* _Given data_

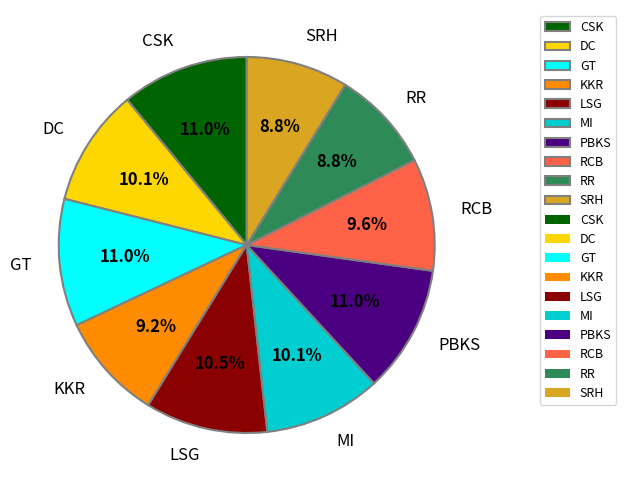

The SRH slice represents 14% of the pie. True or false?

False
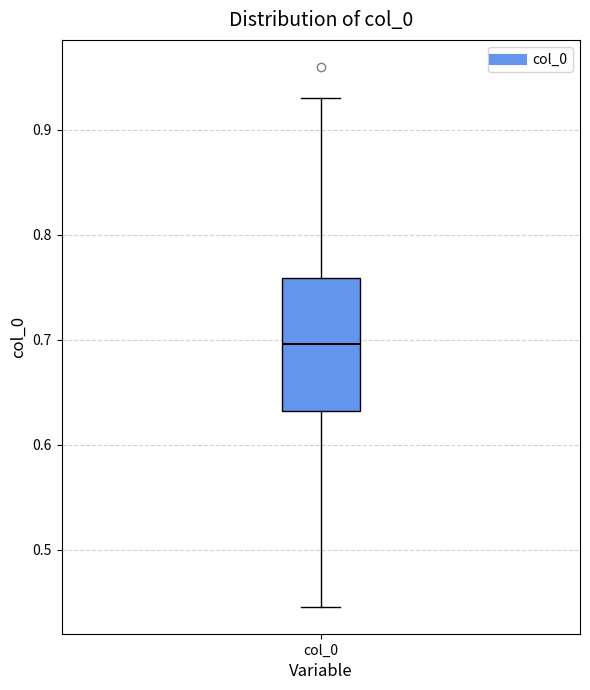

Where is the upper edge of the box for col_0 on the y-axis? The values are not printed on the chart, so give them approximately, as read against the axis.

0.76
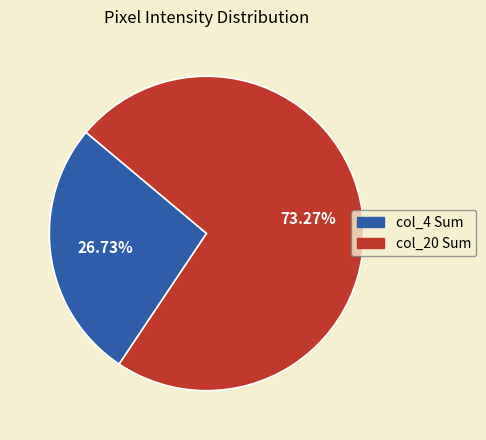

Does any single category account for the majority?

Yes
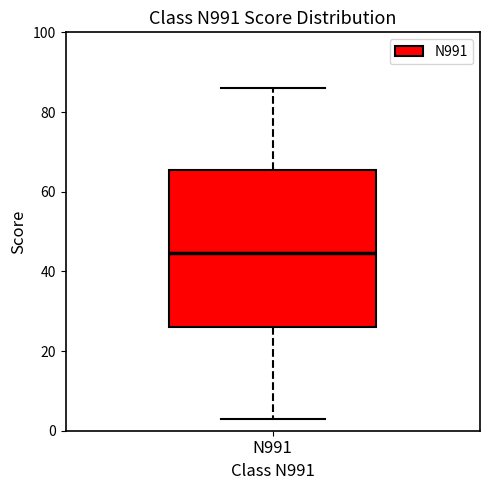

Where does the lower whisker of the box for N991 end on the y-axis? The values are not printed on the chart, so give them approximately, as read against the axis.

4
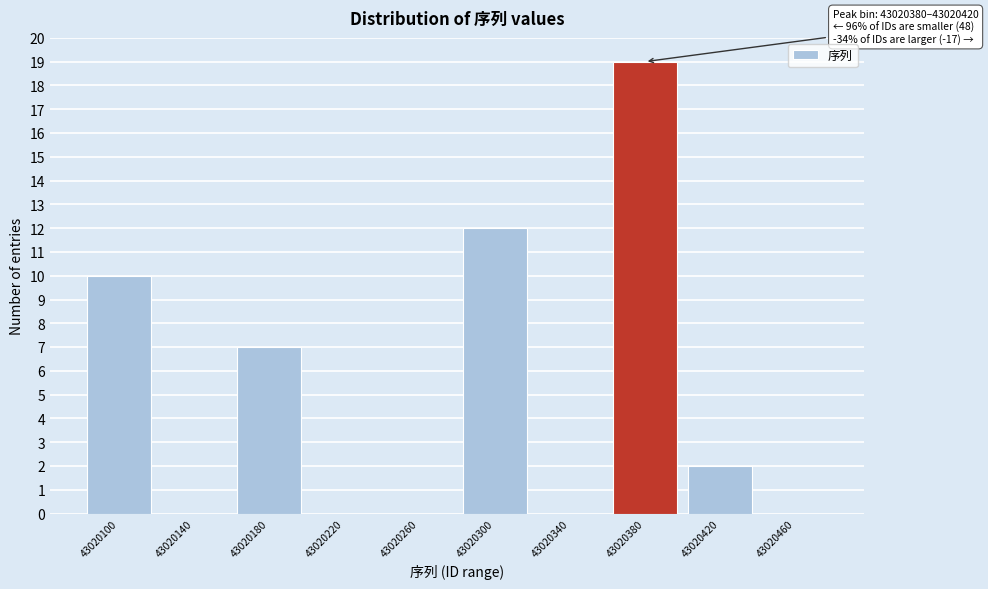

Reading left to right, transcribe all the data shown in this chart.

43020100=10	43020140=0	43020180=7	43020220=0	43020260=0	43020300=12	43020340=0	43020380=19	43020420=2	43020460=0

* _What is expected_
Print every item above word for word, leaving out the pictures.

* _Solution to this problem_
The SRH slice represents 14% of the pie. True or false?

False

Where is the upper edge of the box for col_0 on the y-axis? The values are not printed on the chart, so give them approximately, as read against the axis.

0.76

Does any single category account for the majority?

Yes

Where does the lower whisker of the box for N991 end on the y-axis? The values are not printed on the chart, so give them approximately, as read against the axis.

4

Reading left to right, transcribe all the data shown in this chart.

43020100=10	43020140=0	43020180=7	43020220=0	43020260=0	43020300=12	43020340=0	43020380=19	43020420=2	43020460=0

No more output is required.